-- 本文抜粋 --
□ □ □ □ □

非接触型ICカードはその通信距離により、密着型(通信距離〜2mm)、近接型(同10cm)、近傍型(同70cm)、マイクロ波型(同数m)の4タイプに分かれており、通信周波数は密着型では4.91MHz、近接型、近傍型では13.56MHz、マイクロ波型では2.45および5.8GHzとMHzからGHz域までわたっている。
【0004】
この非接触型ICカードの基本構造は、絶縁シート、アンテナ、ICチップからなり、ICチップには強誘電体メモリ、不揮発性メモリ、ROM、RAM、変復調回路、電源回路、暗号回路、制御回路などが組み込まれている。このICカードのアンテナ部材としては、被覆銅線巻き線、銀ペースト、アルミ箔、銅箔などが使用されており、巻き数、用途、製造コストなどにより使い分けられている。巻き数が少なく高導電性が必要な場合は、アンテナ材料として圧延純銅箔や電解銅箔を用いることが多い。
【0005】
しかし、アンテナ用材料として通常の電解銅箔のような表面粗さの大きい箔を用いると、高周波信号の発信、受信の際にインピーダンスが増大し、高周波領域では使用できない場合がある。一方、電解、圧延に限らず純銅箔を用いた場合においては、材料強度が低いため、部品を組み立てる工程で箔が変形したり、狭ピッチの配線のため、引っ張り応力がかかると破断して生産性を下げるという不具合がある。
また、リードフレーム材料などとして用いられている高強度高導電性銅合金は、純銅の箔に比べると高い材料強度を有しているが、近年の信号伝達の高速化、小型化、高い信頼性などの要求に対処するには不十分である。
従って、さらなる狭ピッチ、軽量化に対応すべく、これら従来の銅合金の特性を向上させた銅合金の使用が各種出願されている(例えば特許文献1参照)が、アンテナ用材料として十分な強度と高周波領域での伝送ロス低減という特性を満足するものにはいたっていない。
【0006】
特開2002−167633号公報
【0007】
【発明が解決しようとする課題】
本発明は上記近年の要望に鑑み、上記課題を解決すべく鋭意研究を行った結果、高強度と高導電性を併せ持ち、なおかつ表面に銅又は/及び銀のごとく抵抗の小さい層を設けたインピーダンスの低い銅合金複合箔を開発し、近年の要望に対応した箔を提供することに成功したもので、強度、導電性、表面形状に優れた、例えば、ICカードのアンテナ等のような高周波伝送回路の用途に最適な銅合金複合箔並びにその製造方法を提供するものである。
【課題を解決するための手段】
【0008】
本発明の基本的な考え方は、次のとおりである。即ち、
高周波領域では、電流が表層を流れるため導電性に優れる銅又は/及び銀を表面に配置し、強度は芯材となる銅合金圧延箔(材)で持たせる。また、電解銅箔などと比べ、繰り返し曲げ性に優れる銅合金圧延箔の使用により、折り曲げされる用途での使用にも耐えうる材料とすることである。
表面の銅または銀層は、導電性から高純度であることが望ましいが、微量の添加元素を加えて合金化してもよい。

□ □ □ □ □

-- データセットの行 --
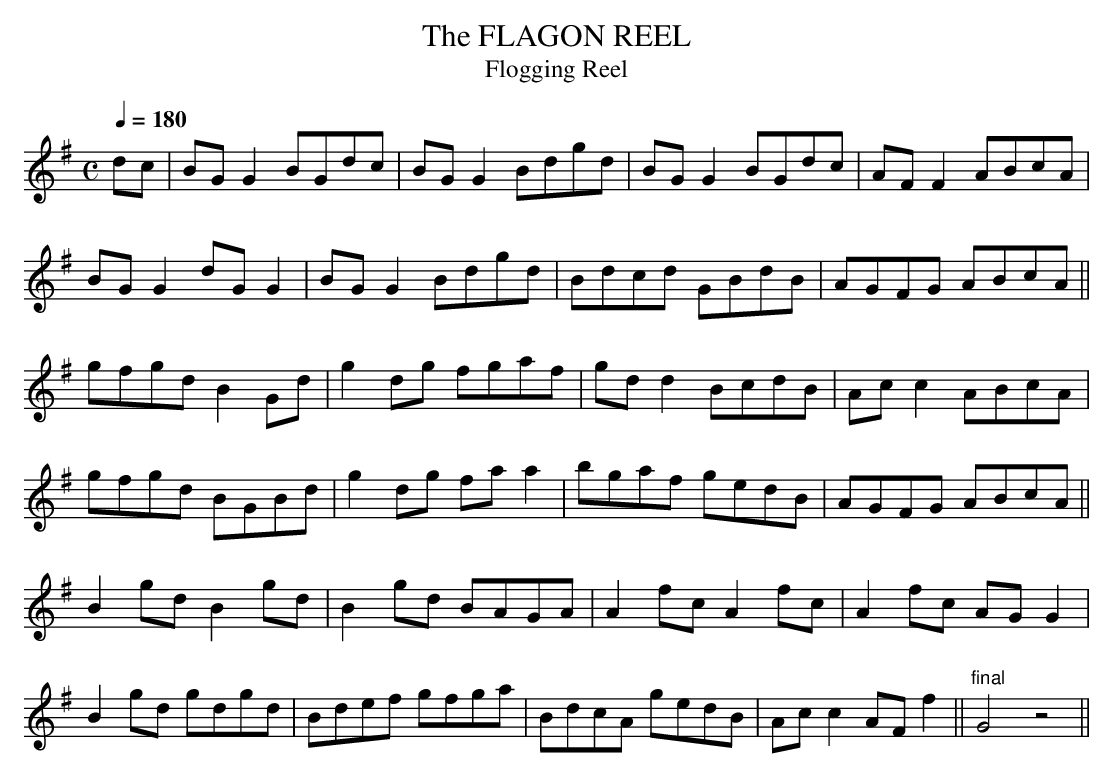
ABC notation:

X:1
T:FLAGON REEL, The
T:Flogging Reel
Q:1/4=180
M:C
K:G
dc|BGG2 BGdc|BGG2 Bdgd|BGG2 BGdc|AFF2 ABcA|
BGG2 dGG2|BGG2 Bdgd|Bdcd GBdB|AGFG ABcA||
gfgd B2Gd|g2dg fgaf|gdd2 BcdB|Acc2 ABcA|
gfgd BGBd|g2dg faa2|bgaf gedB|AGFG ABcA||
B2gd B2gd|B2gd BAGA|A2fc A2fc|A2fc AGG2|
B2gd gdgd|Bdef gfga|BdcA gedB|Acc2 AFf2||"final"G4z4||
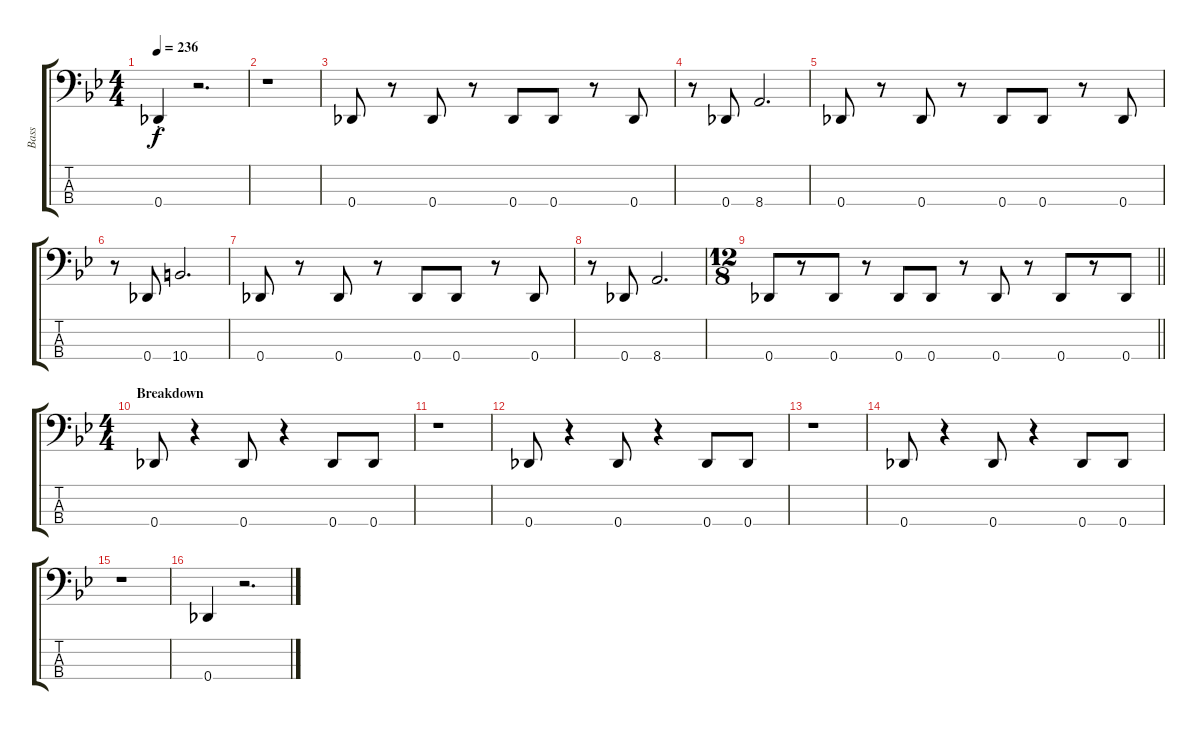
\track ("Bass" "Bass") {instrument electricbassfinger}
\staff {score tabs}
\tuning (Gb2 Db2 Ab1 Db1) {hide}
\ts (4 4)
\tempo 236
\clef f4
\ks bb
0.4{st}.4{dy f} r.2{d} |
r.1 |
0.4.8 r.8 0.4.8 r.8 0.4.8 0.4.8 r.8 0.4.8 |
r.8 0.4.8 8.4.2{d} |
0.4.8 r.8 0.4.8 r.8 0.4.8 0.4.8 r.8 0.4.8 |
r.8 0.4.8 10.4.2{d} |
0.4.8 r.8 0.4.8 r.8 0.4.8 0.4.8 r.8 0.4.8 |
r.8 0.4.8 8.4.2{d} |
\ts (12 8)
\barLineRight lightlight
0.4.8 r.8 0.4.8 r.8 0.4.8 0.4.8 r.8 0.4.8 r.8 0.4.8 r.8 0.4.8 |
\ts (4 4)
\section ("" "Breakdown")
0.4.8 r.4 0.4.8 r.4 0.4.8 0.4.8 |
r.1 |
0.4.8 r.4 0.4.8 r.4 0.4.8 0.4.8 |
r.1 |
0.4.8 r.4 0.4.8 r.4 0.4.8 0.4.8 |
r.1 |
0.4.4 r.2{d}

□ □ □ □ □

-- 次の課題 --
1. 本文に基づいて、次の問いに答えよ。
(a) 近傍型の非接触型ICカードの通信距離はどれだけか。
(b) 巻き数が少なく高導電性が必要な場合、アンテナ材料として多く用いられるものは何か。
(c) 高周波領域では、電流はどこを流れるとされているか。
2. 楽譜データの行のうち、最初の行から「B2gd gdgd|Bdef gfga|BdcA」を含む行までを、両端の行も含めてそのまま書き写してください。画像は入れないこと。

-- 各課題の解答 --
1.
(a) 70cm
(b) 圧延純銅箔や電解銅箔
(c) 表層

2.
ABC notation:

X:1
T:FLAGON REEL, The
T:Flogging Reel
Q:1/4=180
M:C
K:G
dc|BGG2 BGdc|BGG2 Bdgd|BGG2 BGdc|AFF2 ABcA|
BGG2 dGG2|BGG2 Bdgd|Bdcd GBdB|AGFG ABcA||
gfgd B2Gd|g2dg fgaf|gdd2 BcdB|Acc2 ABcA|
gfgd BGBd|g2dg faa2|bgaf gedB|AGFG ABcA||
B2gd B2gd|B2gd BAGA|A2fc A2fc|A2fc AGG2|
B2gd gdgd|Bdef gfga|BdcA gedB|Acc2 AFf2||"final"G4z4||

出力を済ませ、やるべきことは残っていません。